> _Data records_:
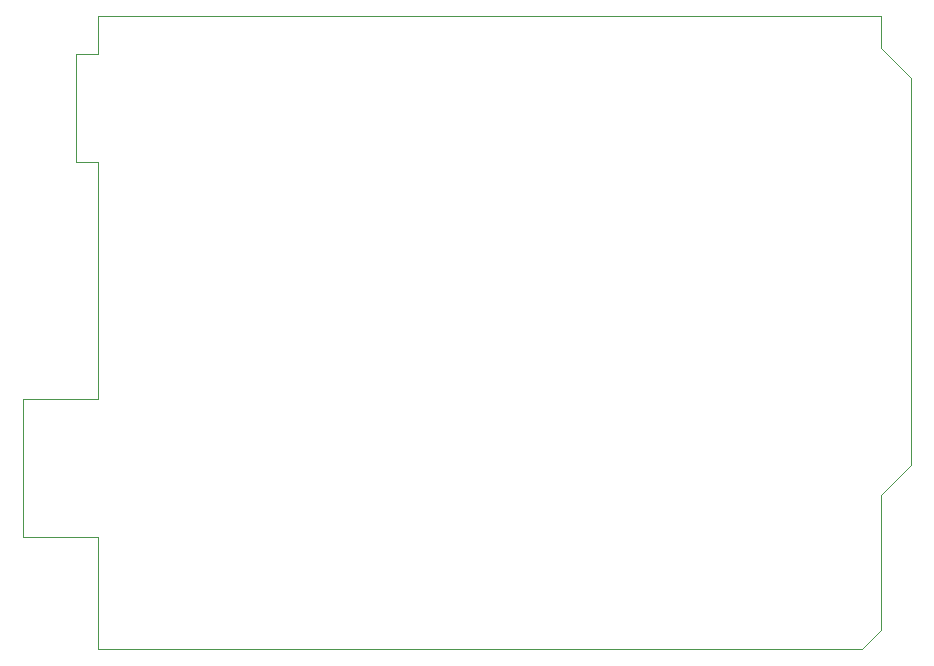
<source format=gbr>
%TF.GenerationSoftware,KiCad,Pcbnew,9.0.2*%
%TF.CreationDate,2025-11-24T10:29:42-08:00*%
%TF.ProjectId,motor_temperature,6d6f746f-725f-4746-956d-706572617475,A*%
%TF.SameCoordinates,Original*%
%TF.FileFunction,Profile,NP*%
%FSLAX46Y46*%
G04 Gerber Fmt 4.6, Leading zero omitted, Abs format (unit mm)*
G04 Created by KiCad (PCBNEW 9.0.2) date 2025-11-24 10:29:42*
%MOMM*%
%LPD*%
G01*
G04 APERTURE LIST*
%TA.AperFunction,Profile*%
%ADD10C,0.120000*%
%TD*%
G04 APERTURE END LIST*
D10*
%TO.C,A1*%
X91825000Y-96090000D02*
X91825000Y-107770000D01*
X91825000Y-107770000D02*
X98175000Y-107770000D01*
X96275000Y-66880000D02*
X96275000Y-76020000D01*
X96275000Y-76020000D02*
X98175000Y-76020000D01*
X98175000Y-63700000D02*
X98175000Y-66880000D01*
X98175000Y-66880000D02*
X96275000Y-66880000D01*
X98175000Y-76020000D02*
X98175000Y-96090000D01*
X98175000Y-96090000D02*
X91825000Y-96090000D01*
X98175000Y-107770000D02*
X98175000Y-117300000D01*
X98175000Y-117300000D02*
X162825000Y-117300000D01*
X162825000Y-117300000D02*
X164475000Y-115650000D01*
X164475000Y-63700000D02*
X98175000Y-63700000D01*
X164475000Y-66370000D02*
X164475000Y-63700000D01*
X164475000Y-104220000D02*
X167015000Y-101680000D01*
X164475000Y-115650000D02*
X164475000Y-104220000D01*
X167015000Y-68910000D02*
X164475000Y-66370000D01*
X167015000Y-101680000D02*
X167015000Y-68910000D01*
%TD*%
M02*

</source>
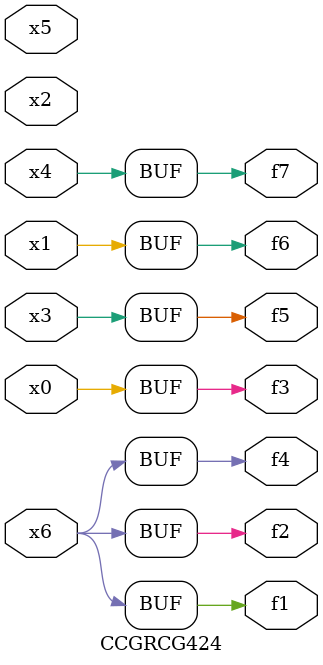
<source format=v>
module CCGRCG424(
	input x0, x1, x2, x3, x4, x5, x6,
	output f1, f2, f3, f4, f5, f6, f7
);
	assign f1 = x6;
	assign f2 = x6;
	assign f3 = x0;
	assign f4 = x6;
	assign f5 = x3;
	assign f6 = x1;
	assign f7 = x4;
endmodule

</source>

> _What the task asks_: The entries are to be written out in full and exactly, apart from the pictures.

> _Task answer_:
<source format=gbr>
%TF.GenerationSoftware,KiCad,Pcbnew,9.0.2*%
%TF.CreationDate,2025-11-24T10:29:42-08:00*%
%TF.ProjectId,motor_temperature,6d6f746f-725f-4746-956d-706572617475,A*%
%TF.SameCoordinates,Original*%
%TF.FileFunction,Profile,NP*%
%FSLAX46Y46*%
G04 Gerber Fmt 4.6, Leading zero omitted, Abs format (unit mm)*
G04 Created by KiCad (PCBNEW 9.0.2) date 2025-11-24 10:29:42*
%MOMM*%
%LPD*%
G01*
G04 APERTURE LIST*
%TA.AperFunction,Profile*%
%ADD10C,0.120000*%
%TD*%
G04 APERTURE END LIST*
D10*
%TO.C,A1*%
X91825000Y-96090000D02*
X91825000Y-107770000D01*
X91825000Y-107770000D02*
X98175000Y-107770000D01*
X96275000Y-66880000D02*
X96275000Y-76020000D01*
X96275000Y-76020000D02*
X98175000Y-76020000D01*
X98175000Y-63700000D02*
X98175000Y-66880000D01*
X98175000Y-66880000D02*
X96275000Y-66880000D01*
X98175000Y-76020000D02*
X98175000Y-96090000D01*
X98175000Y-96090000D02*
X91825000Y-96090000D01*
X98175000Y-107770000D02*
X98175000Y-117300000D01*
X98175000Y-117300000D02*
X162825000Y-117300000D01*
X162825000Y-117300000D02*
X164475000Y-115650000D01*
X164475000Y-63700000D02*
X98175000Y-63700000D01*
X164475000Y-66370000D02*
X164475000Y-63700000D01*
X164475000Y-104220000D02*
X167015000Y-101680000D01*
X164475000Y-115650000D02*
X164475000Y-104220000D01*
X167015000Y-68910000D02*
X164475000Y-66370000D01*
X167015000Y-101680000D02*
X167015000Y-68910000D01*
%TD*%
M02*

</source>
<source format=v>
module CCGRCG424(
	input x0, x1, x2, x3, x4, x5, x6,
	output f1, f2, f3, f4, f5, f6, f7
);
	assign f1 = x6;
	assign f2 = x6;
	assign f3 = x0;
	assign f4 = x6;
	assign f5 = x3;
	assign f6 = x1;
	assign f7 = x4;
endmodule

</source>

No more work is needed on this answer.